On the Hungarian government bond (HGBs) side, although the fiscal side poses some risks, as in the rest of the CEE region, the funding seems fully under the control of the debt agency. The increased issuance of HGBs in recent weeks has almost closed the gap between Hungary and the CEE region, covering about 41% of the planned issuance. Together with retail and FX issuance, we thus estimate that the agency has secured roughly 57% of this year's total needs. This, in our view, will thus allow HGBs to rally further when pressure from core rates eases.
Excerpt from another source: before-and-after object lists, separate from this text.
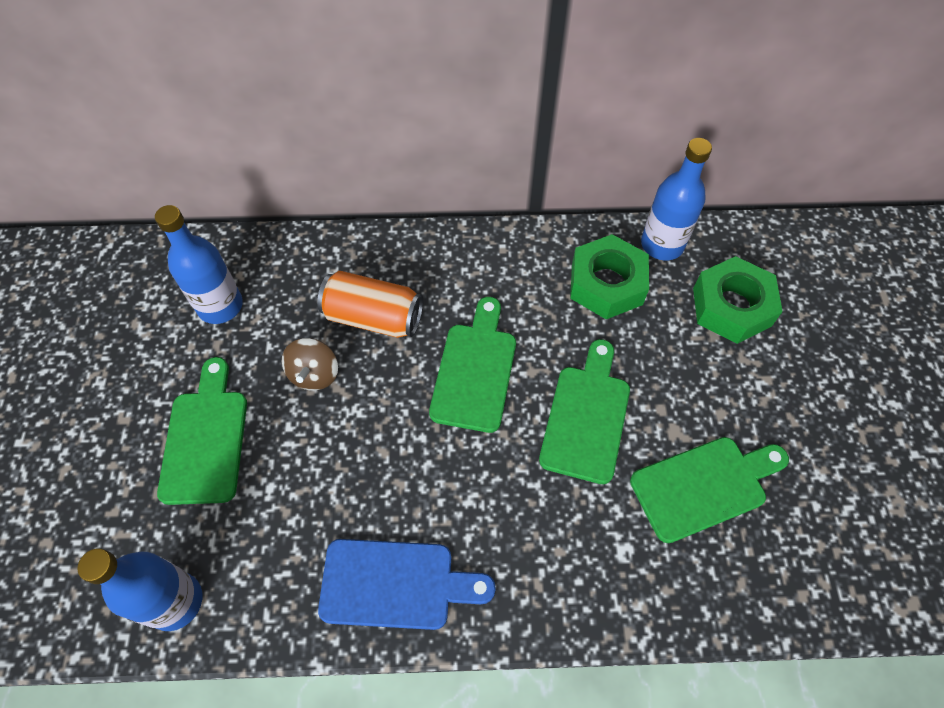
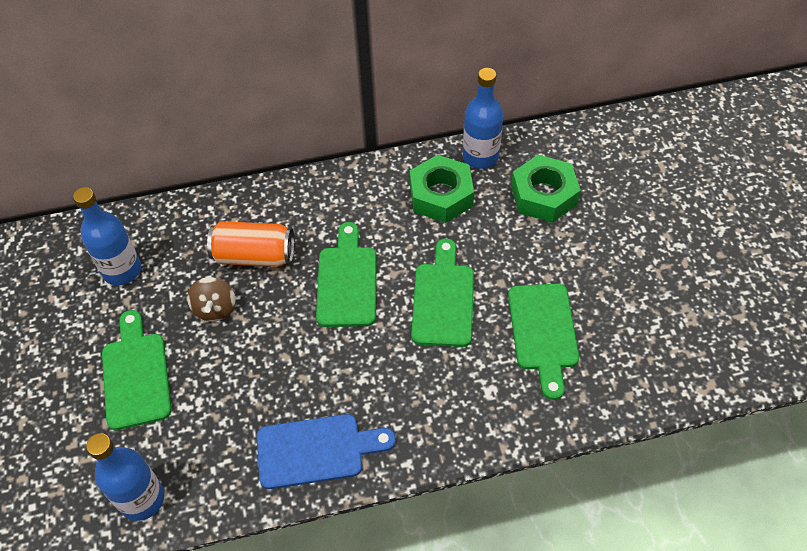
camera: 10 degrees left, 5 degrees down
green cutting board [630,437,789,543] -> green cutting board turned 120 degrees clockwise [508,284,579,400]

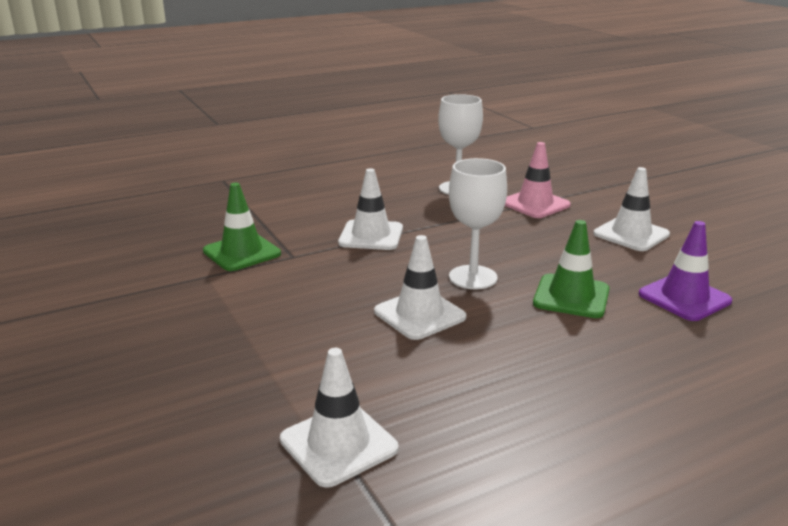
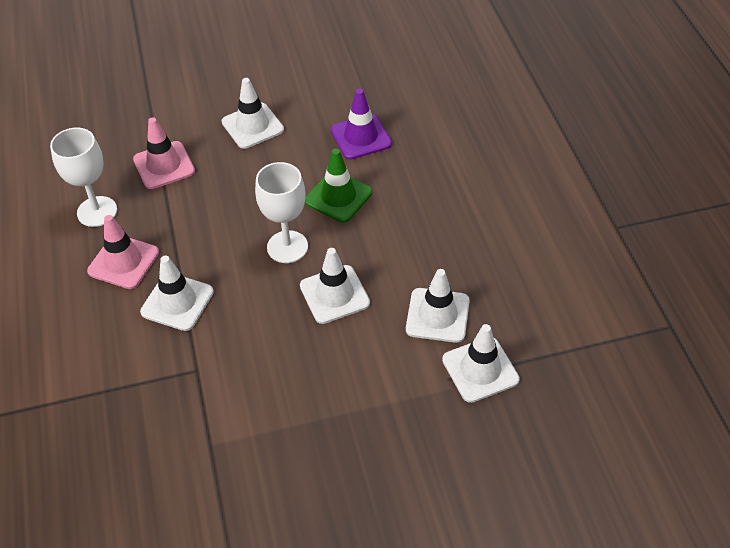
camera: 75 degrees left, 25 degrees up
green traffic cone [203,183,281,271] -> none
none -> pink traffic cone [87,215,159,289]
none -> white traffic cone [406,269,470,343]

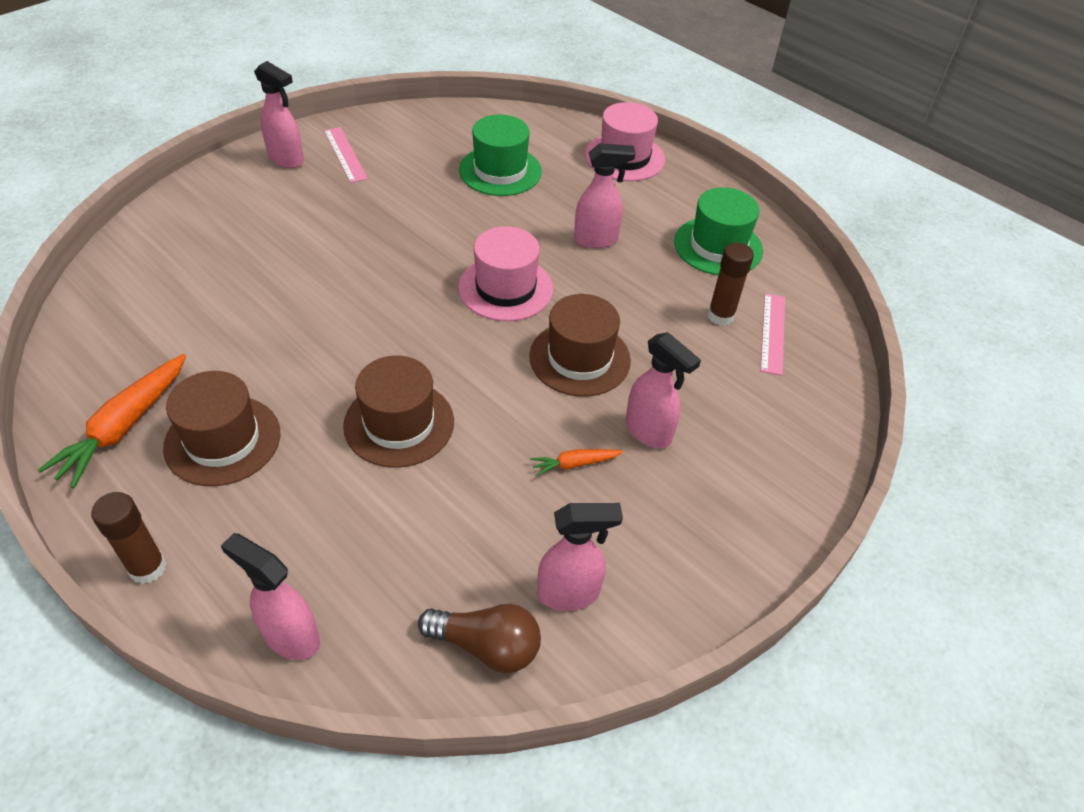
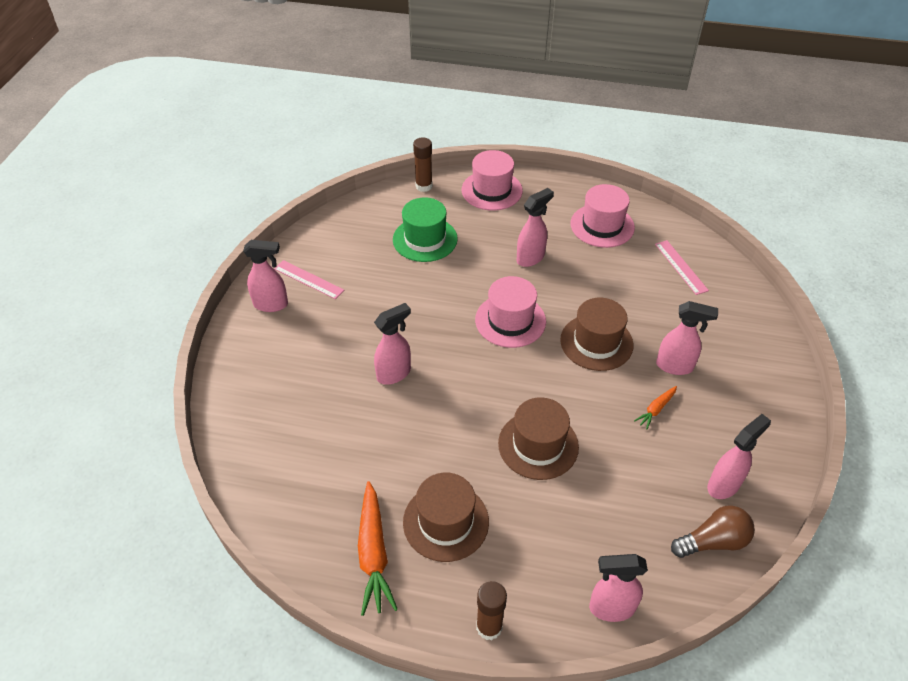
camera: 30 degrees left, 0 degrees up
green hat [674,187,763,275] -> pink hat [571,184,635,248]
brown glue stick [707,243,754,326] -> brown glue stick moved to [413,137,433,192]
none -> pink spray bottle [374,303,411,385]

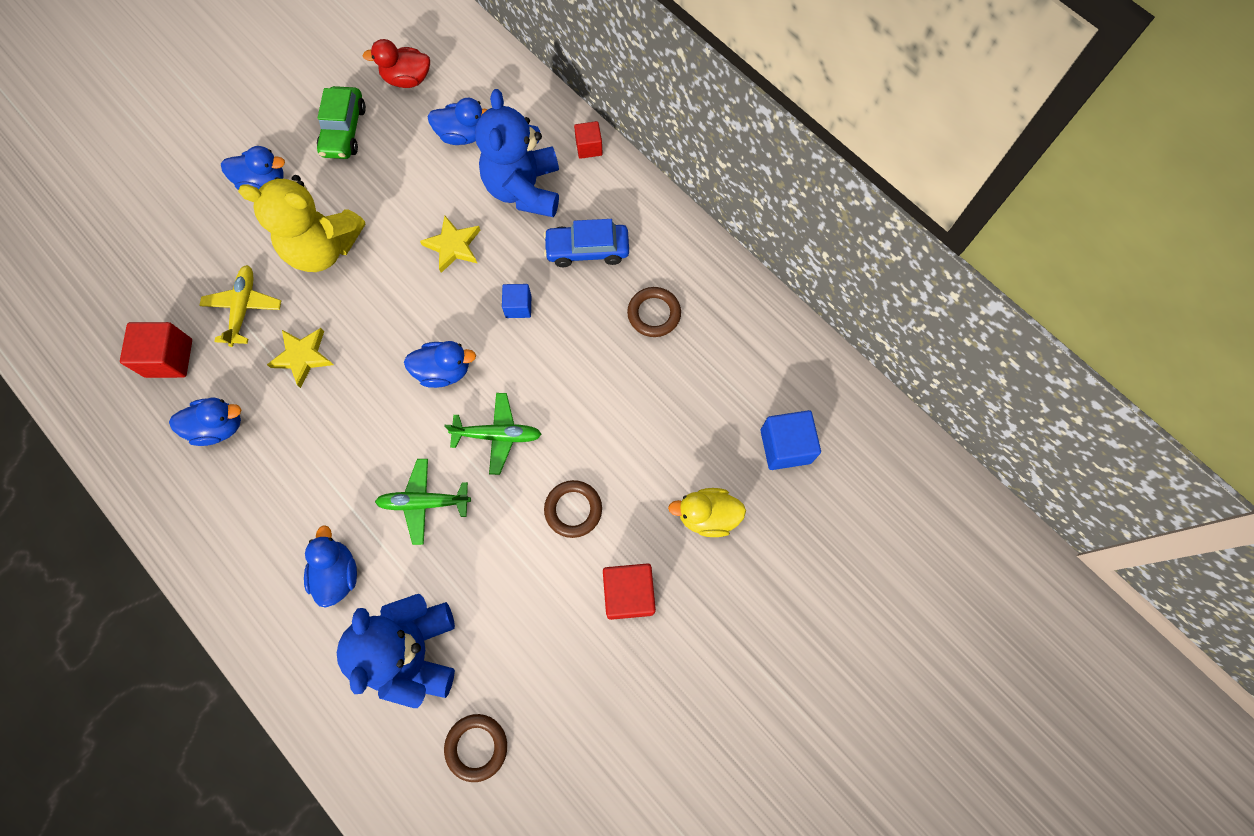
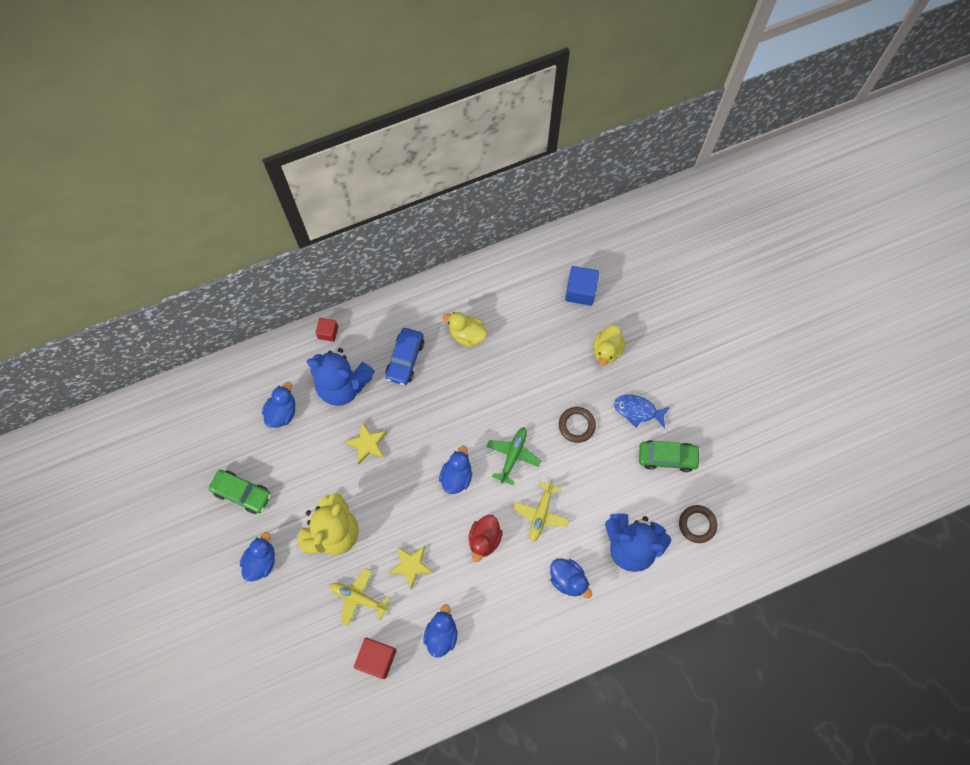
camera: 70 degrees left, 0 degrees up
blue duck [304,525,357,607] -> blue duck turned 150 degrees counterclockwise [550,558,592,598]
red duck [362,39,430,88] -> red duck moved to [469,515,503,562]
green plane [375,459,471,545] -> yellow plane [513,480,569,542]
blue cube [502,284,531,318] -> none
red cube [603,563,656,620] -> blue fish [614,395,670,428]
brown ring [627,287,681,337] -> yellow duck [443,312,487,347]
none -> green car [639,440,701,472]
The Hungarian forint remains unsurprisingly on the weaker side after the NBH press conference, but remained close to earlier levels, suggesting that the market is satisfied with the pace of monetary policy normalisation. The EUR/HUF level will thus continue to allow the central bank to continue in this direction. We continue to see a working framework for the coming weeks in the 370-380 EUR/HUF range and believe that the market will use the current weaker levels as a new entry point to build positions in the forint to benefit from still very attractive carry. Moreover, given the rather pessimistic market expectations, we see potential upside risks on the EU funds side of the story. Overall, we thus expect EUR/HUF to move rather below 375 EUR/HUF and if we see positive surprises, we may even return to 370 but we see a more significant move below this level only later this year.